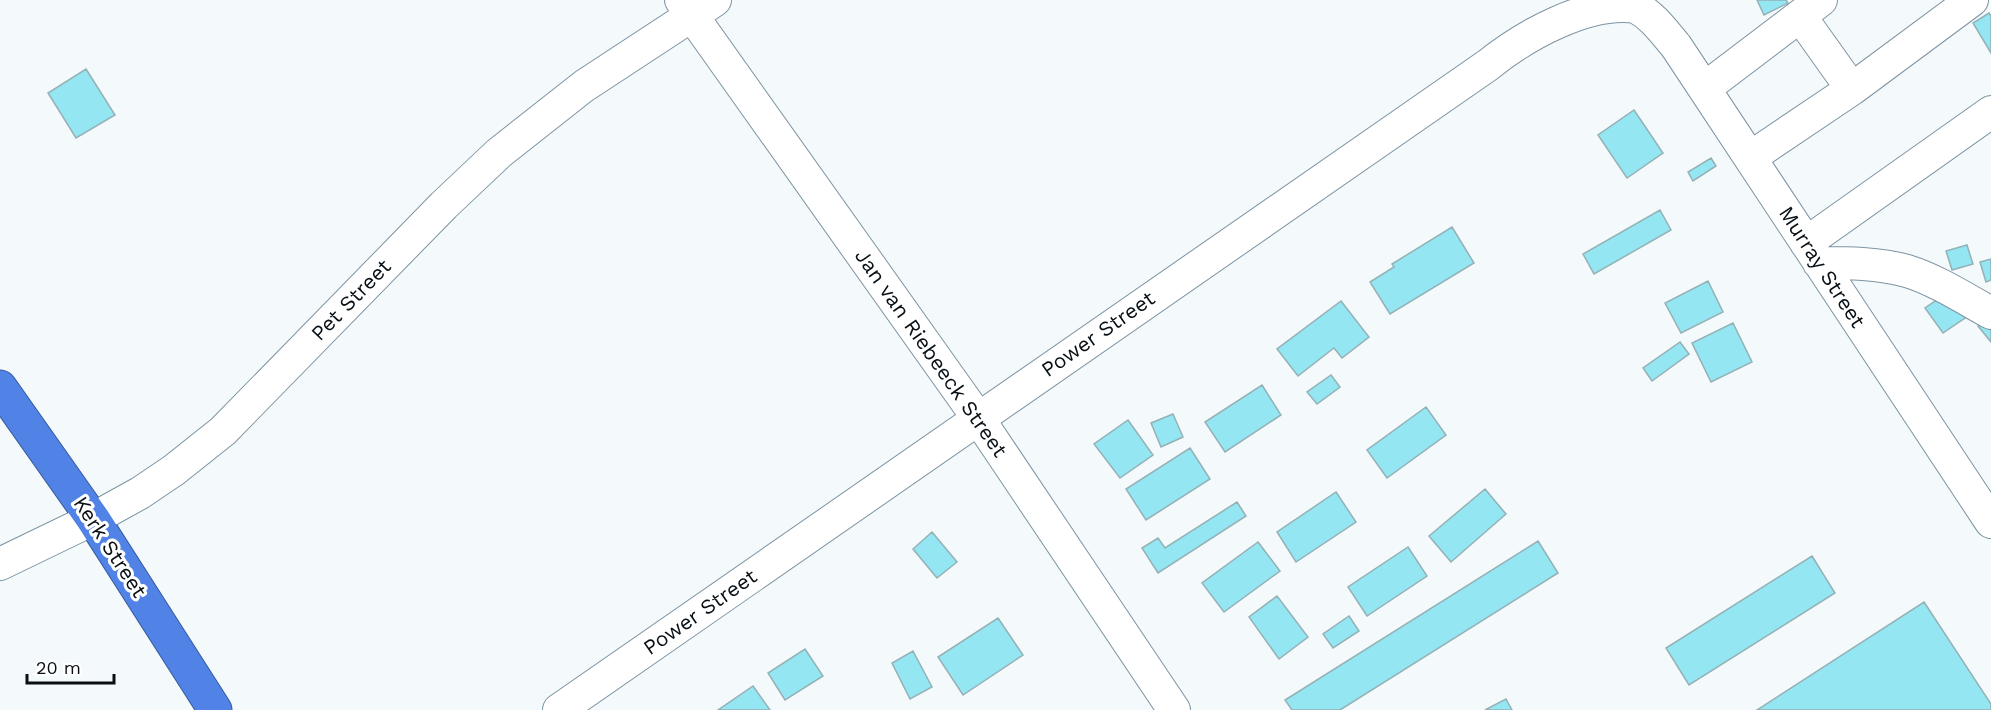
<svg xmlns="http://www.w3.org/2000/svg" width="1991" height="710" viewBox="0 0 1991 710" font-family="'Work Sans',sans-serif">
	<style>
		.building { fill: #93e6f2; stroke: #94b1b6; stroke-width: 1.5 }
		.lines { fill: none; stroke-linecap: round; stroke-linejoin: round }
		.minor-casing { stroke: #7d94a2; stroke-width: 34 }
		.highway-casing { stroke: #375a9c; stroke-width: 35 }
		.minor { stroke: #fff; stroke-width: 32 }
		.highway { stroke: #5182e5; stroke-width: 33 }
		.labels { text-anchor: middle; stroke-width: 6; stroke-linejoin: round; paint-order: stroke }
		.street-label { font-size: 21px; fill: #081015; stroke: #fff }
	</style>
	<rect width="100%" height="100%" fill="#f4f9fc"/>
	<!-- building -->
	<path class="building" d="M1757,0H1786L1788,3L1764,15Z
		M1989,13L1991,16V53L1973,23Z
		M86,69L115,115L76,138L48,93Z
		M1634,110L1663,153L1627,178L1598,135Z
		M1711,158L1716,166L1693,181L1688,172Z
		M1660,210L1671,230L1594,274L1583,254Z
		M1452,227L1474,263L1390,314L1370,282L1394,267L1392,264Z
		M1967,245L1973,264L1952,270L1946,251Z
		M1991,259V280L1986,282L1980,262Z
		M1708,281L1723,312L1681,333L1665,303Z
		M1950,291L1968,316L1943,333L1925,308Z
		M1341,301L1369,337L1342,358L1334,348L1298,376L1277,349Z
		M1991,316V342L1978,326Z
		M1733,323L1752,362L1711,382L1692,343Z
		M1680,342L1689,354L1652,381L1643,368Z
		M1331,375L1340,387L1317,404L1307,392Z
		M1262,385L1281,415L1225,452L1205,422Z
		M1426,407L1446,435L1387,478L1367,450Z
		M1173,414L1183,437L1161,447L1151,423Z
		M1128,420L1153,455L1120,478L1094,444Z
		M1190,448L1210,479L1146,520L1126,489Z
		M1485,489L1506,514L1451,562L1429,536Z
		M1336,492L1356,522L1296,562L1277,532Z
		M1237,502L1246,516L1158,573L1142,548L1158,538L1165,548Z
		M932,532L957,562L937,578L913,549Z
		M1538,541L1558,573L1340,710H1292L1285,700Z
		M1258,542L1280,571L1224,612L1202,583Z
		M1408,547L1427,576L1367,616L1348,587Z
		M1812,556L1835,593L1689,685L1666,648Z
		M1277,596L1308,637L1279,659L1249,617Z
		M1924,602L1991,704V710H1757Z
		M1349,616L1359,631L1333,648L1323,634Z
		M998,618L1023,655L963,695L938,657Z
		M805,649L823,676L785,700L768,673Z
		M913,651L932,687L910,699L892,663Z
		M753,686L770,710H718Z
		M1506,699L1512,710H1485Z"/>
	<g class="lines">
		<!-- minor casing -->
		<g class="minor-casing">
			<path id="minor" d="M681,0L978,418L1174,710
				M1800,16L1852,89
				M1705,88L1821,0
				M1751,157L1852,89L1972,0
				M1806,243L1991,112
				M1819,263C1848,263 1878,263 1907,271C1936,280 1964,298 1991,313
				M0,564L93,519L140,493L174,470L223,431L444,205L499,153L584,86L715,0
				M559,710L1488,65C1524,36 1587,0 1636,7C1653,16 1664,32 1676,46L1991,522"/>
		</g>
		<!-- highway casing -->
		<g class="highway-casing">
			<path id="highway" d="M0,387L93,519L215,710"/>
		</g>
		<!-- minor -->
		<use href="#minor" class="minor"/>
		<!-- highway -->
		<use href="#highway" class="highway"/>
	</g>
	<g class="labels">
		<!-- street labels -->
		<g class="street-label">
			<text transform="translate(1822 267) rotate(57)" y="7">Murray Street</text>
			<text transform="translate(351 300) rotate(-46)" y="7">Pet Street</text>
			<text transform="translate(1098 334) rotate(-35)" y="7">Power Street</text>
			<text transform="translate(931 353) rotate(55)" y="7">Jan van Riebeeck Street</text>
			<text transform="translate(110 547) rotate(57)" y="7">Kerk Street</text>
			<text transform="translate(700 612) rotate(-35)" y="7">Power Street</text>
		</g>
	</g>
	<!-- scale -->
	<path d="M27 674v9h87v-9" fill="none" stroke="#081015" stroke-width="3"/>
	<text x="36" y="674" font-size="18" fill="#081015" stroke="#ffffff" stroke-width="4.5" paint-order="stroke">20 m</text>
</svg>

==

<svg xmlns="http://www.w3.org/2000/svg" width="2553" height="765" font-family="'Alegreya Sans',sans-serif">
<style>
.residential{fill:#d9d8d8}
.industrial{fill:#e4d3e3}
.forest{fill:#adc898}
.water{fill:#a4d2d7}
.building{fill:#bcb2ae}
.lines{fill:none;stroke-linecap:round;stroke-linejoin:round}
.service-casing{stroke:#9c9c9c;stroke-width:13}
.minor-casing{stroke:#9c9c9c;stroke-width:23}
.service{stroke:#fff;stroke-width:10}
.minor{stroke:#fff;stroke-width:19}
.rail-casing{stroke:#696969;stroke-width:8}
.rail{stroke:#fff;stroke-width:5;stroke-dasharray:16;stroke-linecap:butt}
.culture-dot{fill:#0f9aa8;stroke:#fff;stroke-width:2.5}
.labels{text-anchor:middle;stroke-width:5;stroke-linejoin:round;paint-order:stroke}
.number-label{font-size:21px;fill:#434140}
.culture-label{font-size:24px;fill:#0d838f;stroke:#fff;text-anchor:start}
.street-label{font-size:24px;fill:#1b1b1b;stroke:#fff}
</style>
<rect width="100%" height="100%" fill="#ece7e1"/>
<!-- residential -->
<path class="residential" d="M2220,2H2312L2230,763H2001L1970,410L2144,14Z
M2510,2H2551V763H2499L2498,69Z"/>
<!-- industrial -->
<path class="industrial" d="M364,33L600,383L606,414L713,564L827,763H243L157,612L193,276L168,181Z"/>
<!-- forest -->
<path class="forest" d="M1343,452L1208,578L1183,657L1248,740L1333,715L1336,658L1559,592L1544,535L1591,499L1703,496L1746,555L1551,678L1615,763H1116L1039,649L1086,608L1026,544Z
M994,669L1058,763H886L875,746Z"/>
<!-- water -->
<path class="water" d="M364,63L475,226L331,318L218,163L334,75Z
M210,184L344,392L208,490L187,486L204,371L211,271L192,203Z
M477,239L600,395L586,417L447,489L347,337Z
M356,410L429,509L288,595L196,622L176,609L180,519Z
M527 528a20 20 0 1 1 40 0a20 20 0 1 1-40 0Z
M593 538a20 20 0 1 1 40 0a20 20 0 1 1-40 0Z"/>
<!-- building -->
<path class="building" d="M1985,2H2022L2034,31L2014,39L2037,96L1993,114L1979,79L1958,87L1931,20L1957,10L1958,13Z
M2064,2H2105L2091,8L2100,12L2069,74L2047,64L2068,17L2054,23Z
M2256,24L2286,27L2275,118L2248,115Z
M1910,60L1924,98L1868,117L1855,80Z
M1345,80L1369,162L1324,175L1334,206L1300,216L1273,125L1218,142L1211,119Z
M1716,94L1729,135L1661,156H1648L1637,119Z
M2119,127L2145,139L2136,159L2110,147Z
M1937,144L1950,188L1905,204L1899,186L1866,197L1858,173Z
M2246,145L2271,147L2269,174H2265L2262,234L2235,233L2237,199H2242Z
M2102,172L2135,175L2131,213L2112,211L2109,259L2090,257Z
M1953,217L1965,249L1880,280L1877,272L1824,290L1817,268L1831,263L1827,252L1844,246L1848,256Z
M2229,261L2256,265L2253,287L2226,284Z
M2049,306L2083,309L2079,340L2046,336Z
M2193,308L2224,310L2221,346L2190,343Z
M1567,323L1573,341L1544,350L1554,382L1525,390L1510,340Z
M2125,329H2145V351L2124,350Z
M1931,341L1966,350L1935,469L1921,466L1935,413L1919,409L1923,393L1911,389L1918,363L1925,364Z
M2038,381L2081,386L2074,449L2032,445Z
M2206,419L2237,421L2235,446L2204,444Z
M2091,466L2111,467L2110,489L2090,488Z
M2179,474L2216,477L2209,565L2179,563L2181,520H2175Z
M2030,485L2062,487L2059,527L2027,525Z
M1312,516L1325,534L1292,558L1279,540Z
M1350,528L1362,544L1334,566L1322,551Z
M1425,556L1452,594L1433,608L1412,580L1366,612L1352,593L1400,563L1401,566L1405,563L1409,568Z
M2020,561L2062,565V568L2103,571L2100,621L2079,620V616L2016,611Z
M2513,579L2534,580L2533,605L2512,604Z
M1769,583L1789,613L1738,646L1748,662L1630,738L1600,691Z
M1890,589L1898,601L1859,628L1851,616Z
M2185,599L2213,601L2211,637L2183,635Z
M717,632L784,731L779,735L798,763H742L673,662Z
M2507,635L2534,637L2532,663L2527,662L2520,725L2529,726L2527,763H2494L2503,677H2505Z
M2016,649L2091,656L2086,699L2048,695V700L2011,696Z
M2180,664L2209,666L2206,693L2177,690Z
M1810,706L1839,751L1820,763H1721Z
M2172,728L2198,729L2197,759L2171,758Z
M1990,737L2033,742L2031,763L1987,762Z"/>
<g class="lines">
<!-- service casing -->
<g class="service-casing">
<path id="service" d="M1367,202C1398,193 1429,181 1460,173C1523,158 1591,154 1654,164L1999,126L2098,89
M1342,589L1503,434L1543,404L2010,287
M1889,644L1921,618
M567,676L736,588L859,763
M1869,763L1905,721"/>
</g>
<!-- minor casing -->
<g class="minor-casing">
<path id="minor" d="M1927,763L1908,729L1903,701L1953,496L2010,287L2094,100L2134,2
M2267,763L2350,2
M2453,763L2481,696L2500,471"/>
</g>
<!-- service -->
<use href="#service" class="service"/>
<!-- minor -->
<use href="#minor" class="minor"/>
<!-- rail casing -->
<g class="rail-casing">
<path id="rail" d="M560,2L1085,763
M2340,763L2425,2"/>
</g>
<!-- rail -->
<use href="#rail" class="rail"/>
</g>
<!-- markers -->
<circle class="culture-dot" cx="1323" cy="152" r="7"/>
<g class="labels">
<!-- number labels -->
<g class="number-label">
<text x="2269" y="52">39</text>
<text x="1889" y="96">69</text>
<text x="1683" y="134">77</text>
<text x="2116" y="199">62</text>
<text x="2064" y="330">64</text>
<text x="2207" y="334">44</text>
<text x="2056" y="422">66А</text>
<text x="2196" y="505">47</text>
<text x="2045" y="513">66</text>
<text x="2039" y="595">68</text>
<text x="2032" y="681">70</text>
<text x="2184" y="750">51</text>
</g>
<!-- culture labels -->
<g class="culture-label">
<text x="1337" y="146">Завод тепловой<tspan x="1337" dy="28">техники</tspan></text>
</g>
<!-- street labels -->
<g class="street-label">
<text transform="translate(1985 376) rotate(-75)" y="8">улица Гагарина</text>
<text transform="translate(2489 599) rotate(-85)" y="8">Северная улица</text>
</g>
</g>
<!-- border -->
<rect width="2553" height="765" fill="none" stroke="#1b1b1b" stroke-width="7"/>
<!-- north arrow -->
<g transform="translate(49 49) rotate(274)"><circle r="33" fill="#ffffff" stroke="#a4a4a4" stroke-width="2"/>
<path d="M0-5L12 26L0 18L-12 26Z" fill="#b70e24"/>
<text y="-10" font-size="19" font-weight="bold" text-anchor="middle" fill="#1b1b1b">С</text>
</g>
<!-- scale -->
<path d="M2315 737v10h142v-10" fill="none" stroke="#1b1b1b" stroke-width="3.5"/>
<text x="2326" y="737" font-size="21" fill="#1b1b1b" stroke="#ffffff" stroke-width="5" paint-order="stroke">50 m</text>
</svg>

* * *

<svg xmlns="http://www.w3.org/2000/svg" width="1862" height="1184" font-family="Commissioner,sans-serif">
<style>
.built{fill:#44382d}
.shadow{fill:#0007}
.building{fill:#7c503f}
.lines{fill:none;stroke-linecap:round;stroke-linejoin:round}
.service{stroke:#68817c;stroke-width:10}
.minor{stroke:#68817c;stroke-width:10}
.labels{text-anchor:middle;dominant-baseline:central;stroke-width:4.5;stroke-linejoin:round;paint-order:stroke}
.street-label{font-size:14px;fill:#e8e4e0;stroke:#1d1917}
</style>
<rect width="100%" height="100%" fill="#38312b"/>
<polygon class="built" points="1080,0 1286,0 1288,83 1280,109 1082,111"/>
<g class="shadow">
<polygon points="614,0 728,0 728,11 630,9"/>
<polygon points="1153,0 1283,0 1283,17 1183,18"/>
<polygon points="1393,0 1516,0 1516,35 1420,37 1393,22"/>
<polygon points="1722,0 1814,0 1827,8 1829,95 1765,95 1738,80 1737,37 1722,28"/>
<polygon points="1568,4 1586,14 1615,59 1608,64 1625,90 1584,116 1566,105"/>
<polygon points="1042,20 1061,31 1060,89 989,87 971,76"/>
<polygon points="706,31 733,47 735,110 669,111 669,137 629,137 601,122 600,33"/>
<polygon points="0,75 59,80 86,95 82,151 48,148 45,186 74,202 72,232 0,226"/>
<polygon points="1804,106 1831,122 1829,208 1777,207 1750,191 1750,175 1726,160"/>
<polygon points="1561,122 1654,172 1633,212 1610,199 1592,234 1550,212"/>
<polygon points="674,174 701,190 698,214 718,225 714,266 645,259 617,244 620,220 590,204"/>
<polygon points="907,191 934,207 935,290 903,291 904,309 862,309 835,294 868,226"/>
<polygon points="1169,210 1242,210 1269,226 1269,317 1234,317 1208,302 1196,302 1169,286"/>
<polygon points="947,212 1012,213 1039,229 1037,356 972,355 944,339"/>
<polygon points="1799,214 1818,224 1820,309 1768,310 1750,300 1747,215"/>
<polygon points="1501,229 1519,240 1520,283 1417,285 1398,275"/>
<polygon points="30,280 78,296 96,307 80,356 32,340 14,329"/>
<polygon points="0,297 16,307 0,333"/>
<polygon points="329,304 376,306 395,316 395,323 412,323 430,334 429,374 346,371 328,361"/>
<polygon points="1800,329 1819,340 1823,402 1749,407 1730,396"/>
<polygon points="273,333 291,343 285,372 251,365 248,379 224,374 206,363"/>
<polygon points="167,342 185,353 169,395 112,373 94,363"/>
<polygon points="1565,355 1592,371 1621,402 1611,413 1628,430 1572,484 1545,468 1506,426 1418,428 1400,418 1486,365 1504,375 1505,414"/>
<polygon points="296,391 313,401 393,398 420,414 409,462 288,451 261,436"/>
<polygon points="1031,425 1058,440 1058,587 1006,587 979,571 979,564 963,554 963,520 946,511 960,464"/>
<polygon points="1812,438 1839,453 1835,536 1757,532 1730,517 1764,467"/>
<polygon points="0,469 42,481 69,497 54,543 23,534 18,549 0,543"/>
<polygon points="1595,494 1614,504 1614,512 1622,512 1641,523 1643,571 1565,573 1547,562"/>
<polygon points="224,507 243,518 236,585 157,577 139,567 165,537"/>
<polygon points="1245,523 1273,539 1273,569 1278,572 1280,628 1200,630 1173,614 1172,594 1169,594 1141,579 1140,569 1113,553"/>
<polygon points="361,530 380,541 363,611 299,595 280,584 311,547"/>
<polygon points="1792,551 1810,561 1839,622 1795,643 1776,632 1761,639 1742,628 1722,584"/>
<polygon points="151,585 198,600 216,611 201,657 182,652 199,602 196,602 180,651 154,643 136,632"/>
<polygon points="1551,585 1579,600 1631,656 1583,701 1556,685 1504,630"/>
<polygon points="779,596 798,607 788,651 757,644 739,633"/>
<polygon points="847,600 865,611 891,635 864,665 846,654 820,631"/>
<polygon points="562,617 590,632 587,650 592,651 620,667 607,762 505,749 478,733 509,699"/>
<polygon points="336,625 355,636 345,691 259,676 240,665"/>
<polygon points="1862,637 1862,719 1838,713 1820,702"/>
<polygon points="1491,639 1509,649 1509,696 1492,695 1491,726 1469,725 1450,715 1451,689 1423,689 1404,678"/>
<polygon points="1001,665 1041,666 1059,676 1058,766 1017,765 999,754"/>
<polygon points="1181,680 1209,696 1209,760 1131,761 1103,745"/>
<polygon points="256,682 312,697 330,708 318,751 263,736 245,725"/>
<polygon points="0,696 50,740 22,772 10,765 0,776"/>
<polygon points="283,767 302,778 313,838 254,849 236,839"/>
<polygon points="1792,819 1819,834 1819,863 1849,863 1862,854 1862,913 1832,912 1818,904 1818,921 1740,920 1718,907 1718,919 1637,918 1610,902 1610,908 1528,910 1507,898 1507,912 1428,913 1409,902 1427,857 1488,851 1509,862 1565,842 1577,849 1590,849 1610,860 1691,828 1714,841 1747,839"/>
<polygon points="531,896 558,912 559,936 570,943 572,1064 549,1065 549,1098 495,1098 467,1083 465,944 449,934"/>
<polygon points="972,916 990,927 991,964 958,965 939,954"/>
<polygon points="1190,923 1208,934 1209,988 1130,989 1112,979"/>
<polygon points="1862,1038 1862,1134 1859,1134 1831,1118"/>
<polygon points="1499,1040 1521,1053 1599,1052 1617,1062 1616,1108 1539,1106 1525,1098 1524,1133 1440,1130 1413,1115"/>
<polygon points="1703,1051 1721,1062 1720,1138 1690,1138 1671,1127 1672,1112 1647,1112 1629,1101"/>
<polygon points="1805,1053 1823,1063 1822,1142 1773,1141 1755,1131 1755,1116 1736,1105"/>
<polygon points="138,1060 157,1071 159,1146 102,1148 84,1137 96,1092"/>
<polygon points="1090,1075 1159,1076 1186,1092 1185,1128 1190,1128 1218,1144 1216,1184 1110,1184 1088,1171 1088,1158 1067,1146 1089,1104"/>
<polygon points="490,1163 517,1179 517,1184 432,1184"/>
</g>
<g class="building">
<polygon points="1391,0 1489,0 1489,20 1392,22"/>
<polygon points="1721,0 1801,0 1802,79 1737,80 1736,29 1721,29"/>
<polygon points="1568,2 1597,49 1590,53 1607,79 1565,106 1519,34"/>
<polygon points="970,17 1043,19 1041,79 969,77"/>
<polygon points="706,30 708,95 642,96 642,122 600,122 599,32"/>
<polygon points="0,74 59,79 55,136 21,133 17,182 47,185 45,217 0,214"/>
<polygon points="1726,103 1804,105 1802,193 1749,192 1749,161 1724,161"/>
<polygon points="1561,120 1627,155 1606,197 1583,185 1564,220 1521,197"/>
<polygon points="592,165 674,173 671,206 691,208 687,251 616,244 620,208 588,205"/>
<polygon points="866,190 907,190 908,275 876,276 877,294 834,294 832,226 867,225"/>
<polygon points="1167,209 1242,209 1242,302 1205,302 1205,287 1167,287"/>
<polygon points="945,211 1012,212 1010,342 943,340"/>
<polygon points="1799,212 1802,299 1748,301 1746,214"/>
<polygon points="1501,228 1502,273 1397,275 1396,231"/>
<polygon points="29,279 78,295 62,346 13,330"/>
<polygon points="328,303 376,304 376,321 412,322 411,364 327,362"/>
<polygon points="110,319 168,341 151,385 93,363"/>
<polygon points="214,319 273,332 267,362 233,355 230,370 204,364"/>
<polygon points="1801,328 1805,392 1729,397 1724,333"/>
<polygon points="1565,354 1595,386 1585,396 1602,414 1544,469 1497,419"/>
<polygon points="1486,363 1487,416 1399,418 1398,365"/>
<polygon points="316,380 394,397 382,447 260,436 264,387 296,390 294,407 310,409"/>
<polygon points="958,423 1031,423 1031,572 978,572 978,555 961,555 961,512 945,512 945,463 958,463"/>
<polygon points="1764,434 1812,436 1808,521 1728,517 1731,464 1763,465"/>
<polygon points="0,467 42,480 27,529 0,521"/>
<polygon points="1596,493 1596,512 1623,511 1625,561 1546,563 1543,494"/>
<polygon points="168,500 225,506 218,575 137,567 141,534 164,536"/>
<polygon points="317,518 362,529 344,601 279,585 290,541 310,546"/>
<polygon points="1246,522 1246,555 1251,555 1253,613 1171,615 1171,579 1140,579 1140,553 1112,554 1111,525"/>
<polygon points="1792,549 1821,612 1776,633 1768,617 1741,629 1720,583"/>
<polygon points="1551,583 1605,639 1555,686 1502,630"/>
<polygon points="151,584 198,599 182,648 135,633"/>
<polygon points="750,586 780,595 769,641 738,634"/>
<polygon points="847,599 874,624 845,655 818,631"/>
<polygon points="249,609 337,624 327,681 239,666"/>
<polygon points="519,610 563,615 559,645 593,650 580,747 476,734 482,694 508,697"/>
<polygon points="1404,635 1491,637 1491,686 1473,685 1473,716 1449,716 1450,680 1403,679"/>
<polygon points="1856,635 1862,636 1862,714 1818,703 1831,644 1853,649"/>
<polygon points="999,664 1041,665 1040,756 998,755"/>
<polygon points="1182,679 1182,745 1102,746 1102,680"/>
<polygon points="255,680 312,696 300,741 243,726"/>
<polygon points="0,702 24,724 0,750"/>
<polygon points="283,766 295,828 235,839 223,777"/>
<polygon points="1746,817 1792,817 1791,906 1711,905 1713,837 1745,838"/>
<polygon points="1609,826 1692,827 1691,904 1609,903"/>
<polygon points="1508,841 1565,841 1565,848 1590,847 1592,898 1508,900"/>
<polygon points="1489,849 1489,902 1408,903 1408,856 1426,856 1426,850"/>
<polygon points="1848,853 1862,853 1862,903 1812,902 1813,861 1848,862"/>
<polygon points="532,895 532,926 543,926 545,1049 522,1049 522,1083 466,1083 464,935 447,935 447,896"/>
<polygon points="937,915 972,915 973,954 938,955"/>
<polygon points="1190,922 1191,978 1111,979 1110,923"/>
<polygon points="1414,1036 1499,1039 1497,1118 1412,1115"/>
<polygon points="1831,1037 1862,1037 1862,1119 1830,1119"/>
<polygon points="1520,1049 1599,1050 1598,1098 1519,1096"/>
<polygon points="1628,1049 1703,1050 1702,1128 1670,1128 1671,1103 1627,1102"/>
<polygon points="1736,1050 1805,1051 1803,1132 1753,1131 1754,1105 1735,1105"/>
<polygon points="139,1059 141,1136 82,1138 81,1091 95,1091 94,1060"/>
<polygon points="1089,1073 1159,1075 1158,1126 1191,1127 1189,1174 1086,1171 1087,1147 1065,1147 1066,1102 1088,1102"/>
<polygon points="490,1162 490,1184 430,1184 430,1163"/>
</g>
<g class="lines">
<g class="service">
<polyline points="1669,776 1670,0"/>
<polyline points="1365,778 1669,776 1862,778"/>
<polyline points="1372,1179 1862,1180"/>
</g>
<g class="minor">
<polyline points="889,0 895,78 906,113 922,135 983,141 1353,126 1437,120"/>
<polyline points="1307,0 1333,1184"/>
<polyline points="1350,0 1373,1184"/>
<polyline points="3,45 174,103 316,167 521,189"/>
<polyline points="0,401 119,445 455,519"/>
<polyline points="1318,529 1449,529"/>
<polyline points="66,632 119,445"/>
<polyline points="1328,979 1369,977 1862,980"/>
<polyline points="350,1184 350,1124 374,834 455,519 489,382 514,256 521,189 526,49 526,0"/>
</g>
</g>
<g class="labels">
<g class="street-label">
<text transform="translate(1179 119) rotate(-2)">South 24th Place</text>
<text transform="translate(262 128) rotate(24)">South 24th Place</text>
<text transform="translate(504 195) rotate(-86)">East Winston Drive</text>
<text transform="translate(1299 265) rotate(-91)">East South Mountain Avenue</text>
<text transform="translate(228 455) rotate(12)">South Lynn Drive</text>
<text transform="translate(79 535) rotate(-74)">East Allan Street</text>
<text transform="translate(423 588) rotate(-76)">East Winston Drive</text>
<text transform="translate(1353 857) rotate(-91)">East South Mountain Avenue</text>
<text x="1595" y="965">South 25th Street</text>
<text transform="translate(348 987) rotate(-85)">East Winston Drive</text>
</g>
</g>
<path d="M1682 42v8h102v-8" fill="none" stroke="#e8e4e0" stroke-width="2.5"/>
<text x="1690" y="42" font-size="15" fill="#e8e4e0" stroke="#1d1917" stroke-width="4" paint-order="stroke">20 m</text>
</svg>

*WHAT YOU HAVE TO DO*: Count the lines of the entries above in which the string "circle" appears. Supply the number only.

*RESPONSE*: 2